Is the UK sleep-walking into a two-tier technological society?

On the 25th October 2019 the UK government issued a press release stating that there is a “£1 billion deal set to solve poor mobile coverage”. It raised more questions than answers particularly around the distinction between rural and urban.

What does the Rural Economy Gain?

Mobile network operators (EE, Three, Vodafone, O2) have committed to invest £530M to open up mast sharing in areas to address the, mainly rural, issue of partial not spots where there is only 1 provider. Once this has been completed a further £500M will be made available to the mobile industry for them to work to remove full not spots (no provider) through further investment.

The deal promises to get 4G coverage to 95% of the UK by 2025. Just consider each of the figures. So the rural economy gets a choice of 4G provider if they are not in the 5% still not covered and this is achieved over the next 6 years (when 4G was launched in October 2012 in the UK).

Ofcom followed up with the rules for the 5G airwaves auction and inadvertently reduced the target

 https://www.ofcom.org.uk/about-ofcom/latest/media/media-releases/2019/releasing-airwaves-for-mobile-services

“Following the British Government’s announcement that the four mobile network operators have committed to deliver good quality 4G coverage to at least 92% (sic) of the UK over six years, through a ‘Shared Rural Network’, we no longer propose including coverage obligations in the auction design.”

4G vs 5G The Numbers

 

4G (UK Average)

5G (Indicated by Standard)

Download

14.7 Mbps

20,480 Mbps (Peak)

Upload

13.6 Mbps

10,250 Mbps (Peak)

Latency

53.1 m/s

1 m/s (end to end 5G)

Measuring mobile broadband performance in the UK 4G and 3G network performance (2015)

5G the complete guide (Gemalto / Thales)

4G and 5G are a massive step change. Whilst the Mobile Network Operators (MNO) are working hard to gain market control of 5G consumers by focusing on speed and demand. They are not in the businesses of selling Internet of Things that have a wider societal benefits.

5G is not predominantly about speed, but about the ability to wireless move data at scale rapidly. The possibility of 1 m/s end to end 5G will be the baseline for self-driving cars, Internet of Things medical services, eg always connected ambulances with video links to hospital specialists in transit.

Whilst the MNOs will continue to chase urban environments with great commercial opportunities the UK government has wound back its commitment to rural connectivity, by “guaranteeing” us outdated technology is delivered by 2025. And let us not forget the service is 2 Mbps minimum download and a good voice call.
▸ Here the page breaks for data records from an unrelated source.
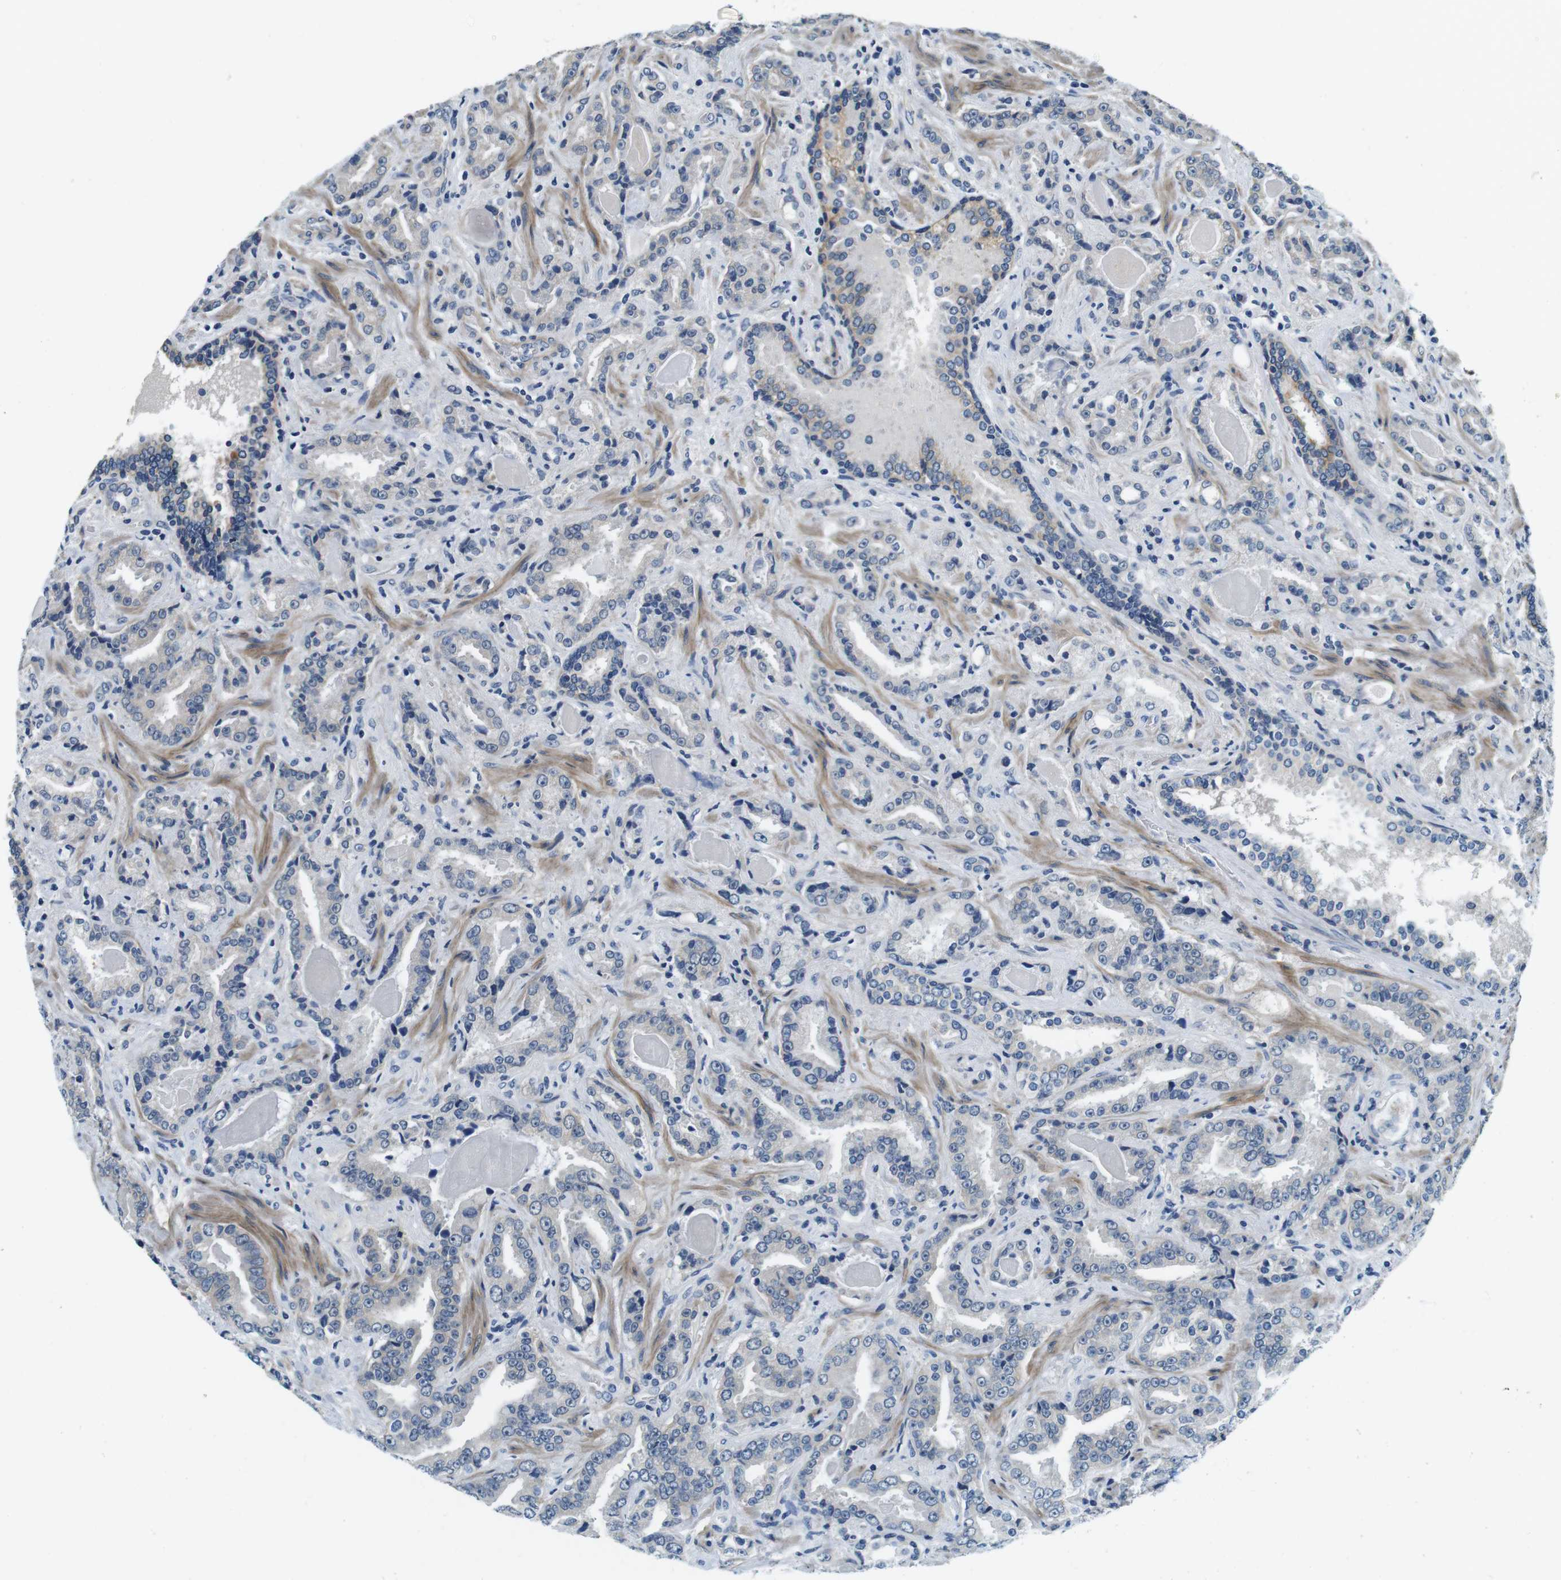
{"staining": {"intensity": "negative", "quantity": "none", "location": "none"}, "tissue": "prostate cancer", "cell_type": "Tumor cells", "image_type": "cancer", "snomed": [{"axis": "morphology", "description": "Adenocarcinoma, Low grade"}, {"axis": "topography", "description": "Prostate"}], "caption": "Tumor cells show no significant protein staining in prostate cancer. (Brightfield microscopy of DAB immunohistochemistry at high magnification).", "gene": "DTNA", "patient": {"sex": "male", "age": 60}}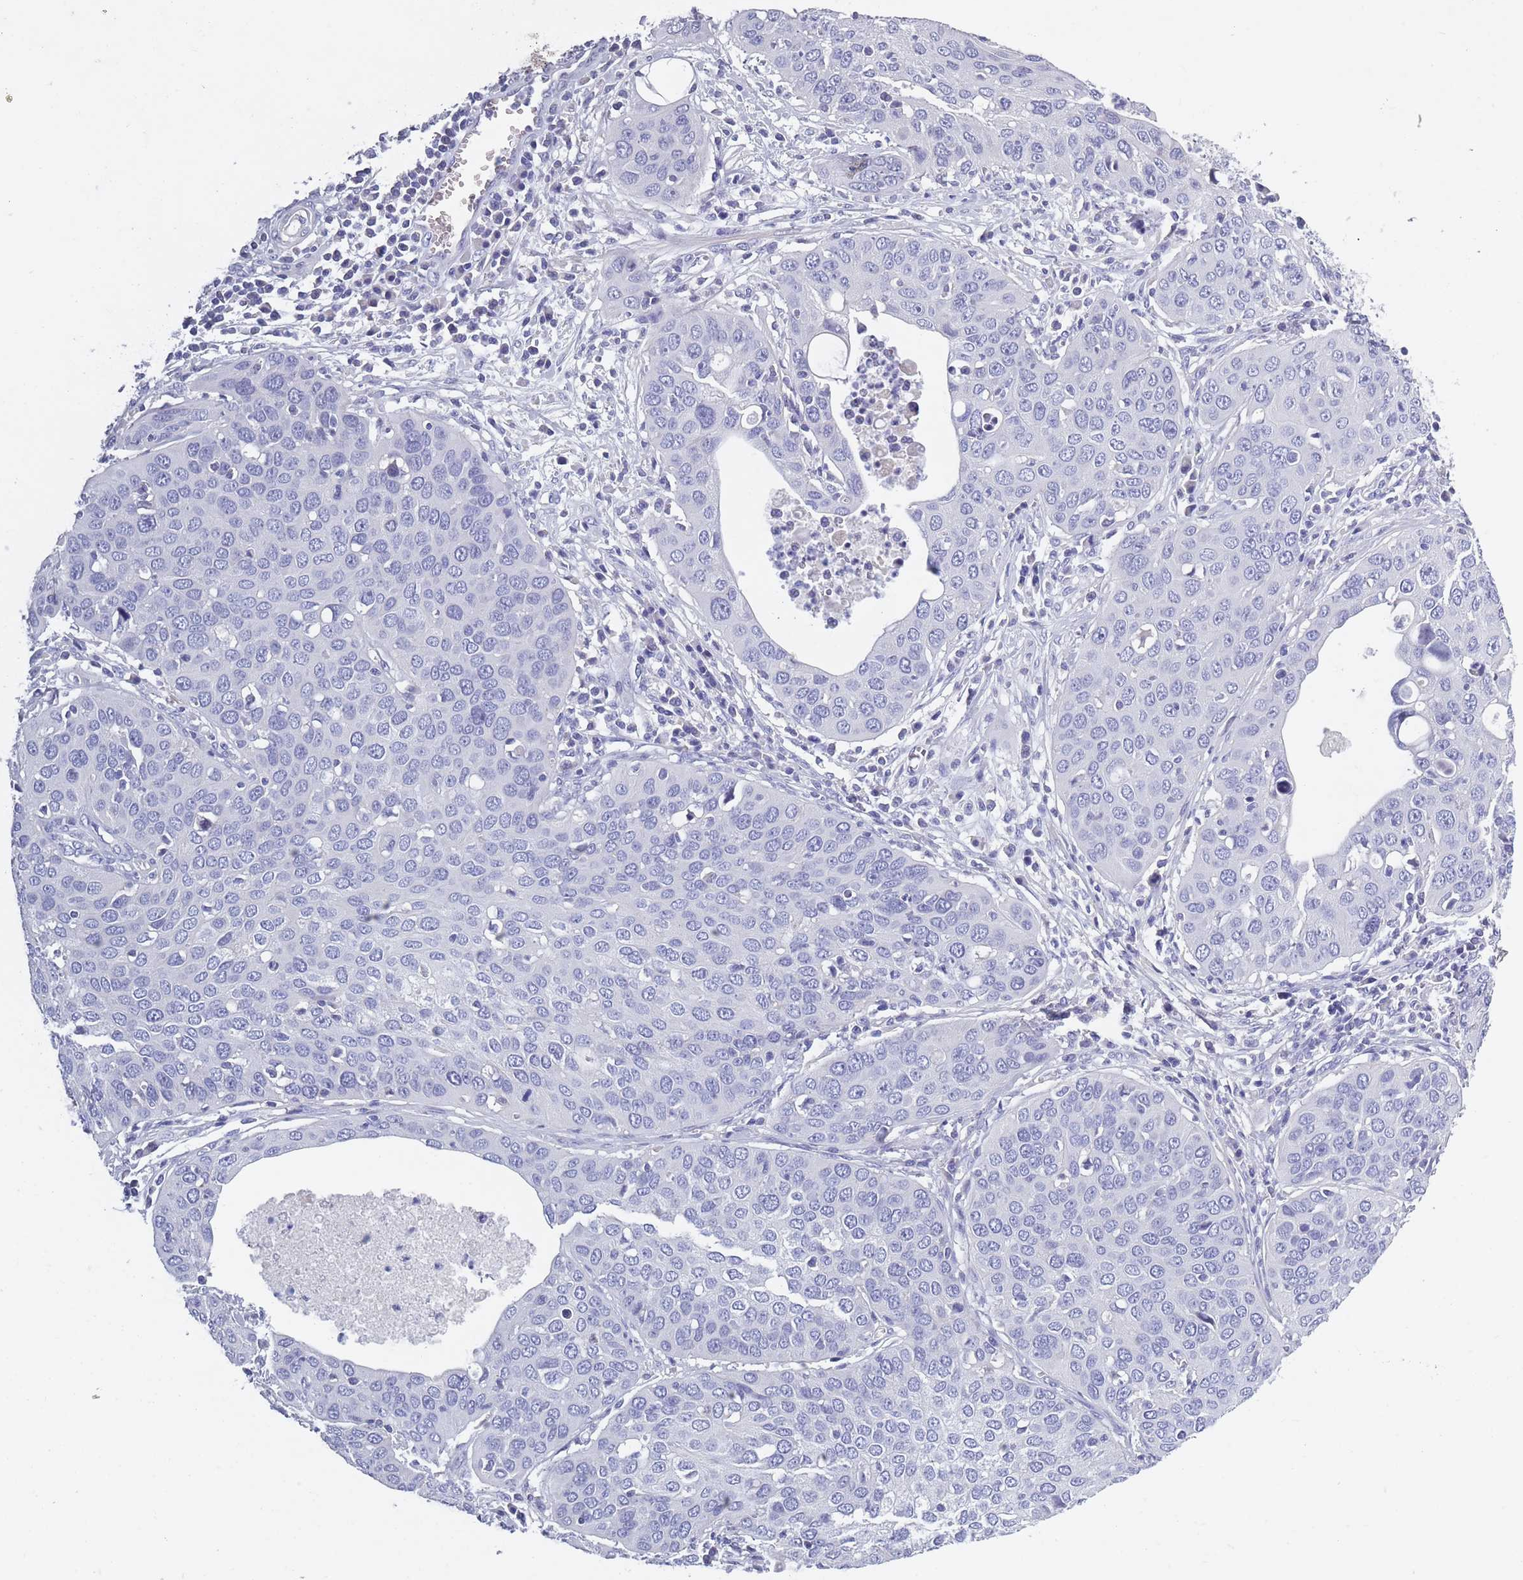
{"staining": {"intensity": "negative", "quantity": "none", "location": "none"}, "tissue": "cervical cancer", "cell_type": "Tumor cells", "image_type": "cancer", "snomed": [{"axis": "morphology", "description": "Squamous cell carcinoma, NOS"}, {"axis": "topography", "description": "Cervix"}], "caption": "Micrograph shows no protein expression in tumor cells of squamous cell carcinoma (cervical) tissue. The staining was performed using DAB (3,3'-diaminobenzidine) to visualize the protein expression in brown, while the nuclei were stained in blue with hematoxylin (Magnification: 20x).", "gene": "OR4C5", "patient": {"sex": "female", "age": 36}}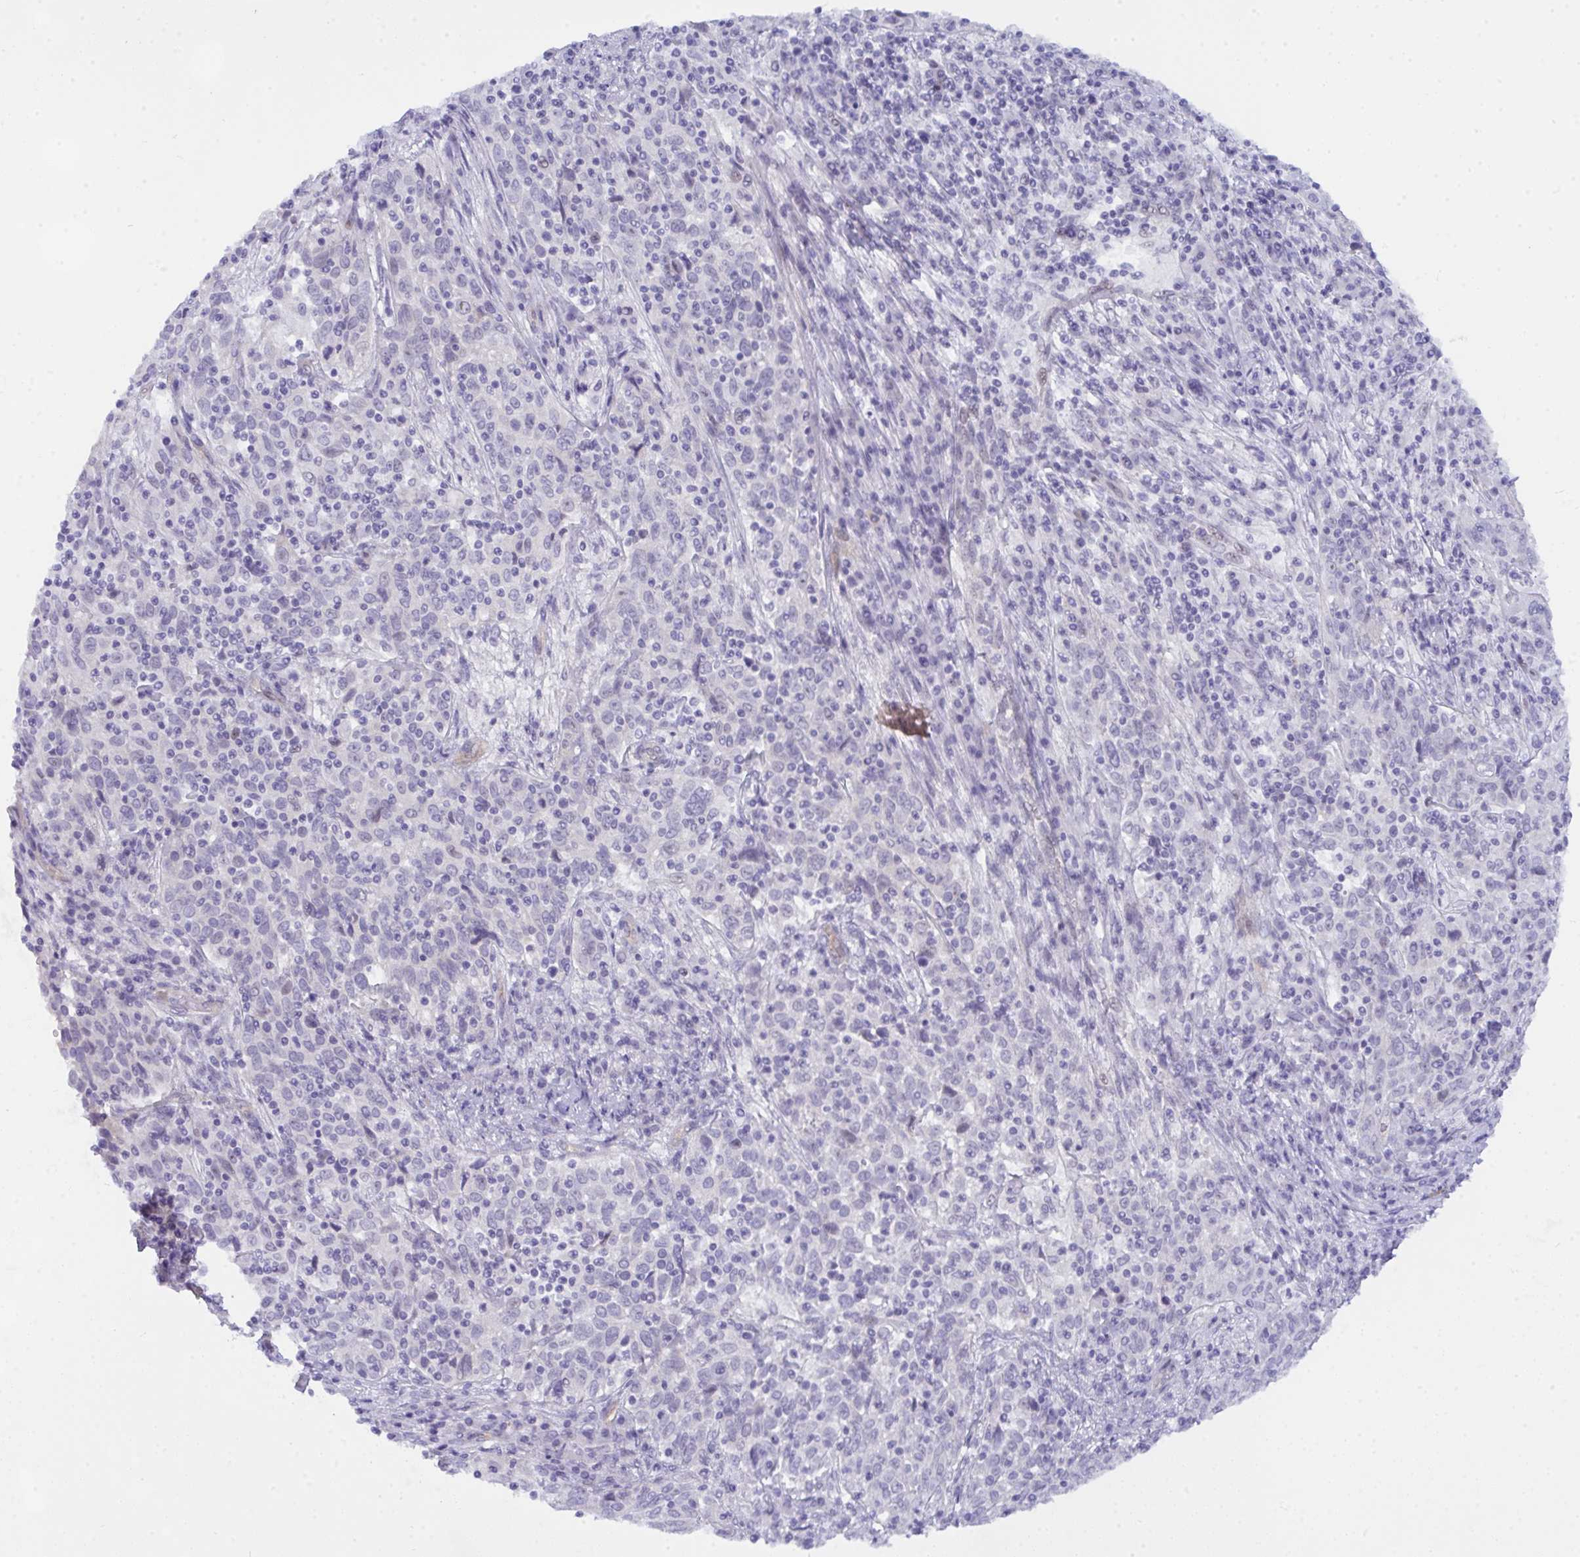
{"staining": {"intensity": "negative", "quantity": "none", "location": "none"}, "tissue": "cervical cancer", "cell_type": "Tumor cells", "image_type": "cancer", "snomed": [{"axis": "morphology", "description": "Squamous cell carcinoma, NOS"}, {"axis": "topography", "description": "Cervix"}], "caption": "Protein analysis of cervical cancer exhibits no significant expression in tumor cells.", "gene": "NFXL1", "patient": {"sex": "female", "age": 31}}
When will the rural economy benefit from 5G?

Simply we don’t know, what we do know is that the bar seems to be set at 4G therefore 5G could be another 10 to 15 years.

This stands a real chance of hindering rural technological development built around 5G. How will this impact, rural services, retention of working age populations, agritech development or even managing rural to urban commuters? And does it exclude rural from Industry 4.0?

March 2020 Update

On March 18th Ofcom published details of how it will assess mobile companies’ compliance with the coverage commitments in the Shared Rural Network agreement between Government and the mobile network operators.

This followed the 9 March Government announcement that it had reached agreement with the four mobile network operators – BT/EE, O2, Three and Vodafone – to develop the Shared Rural Network. This will involve each of the four operators delivering good 4G coverage to 88% of the landmass by 2024, and 90% of the UK’s landmass by 2026.

It appears that the October targets were therefore optimistic and a two tier is now more likely.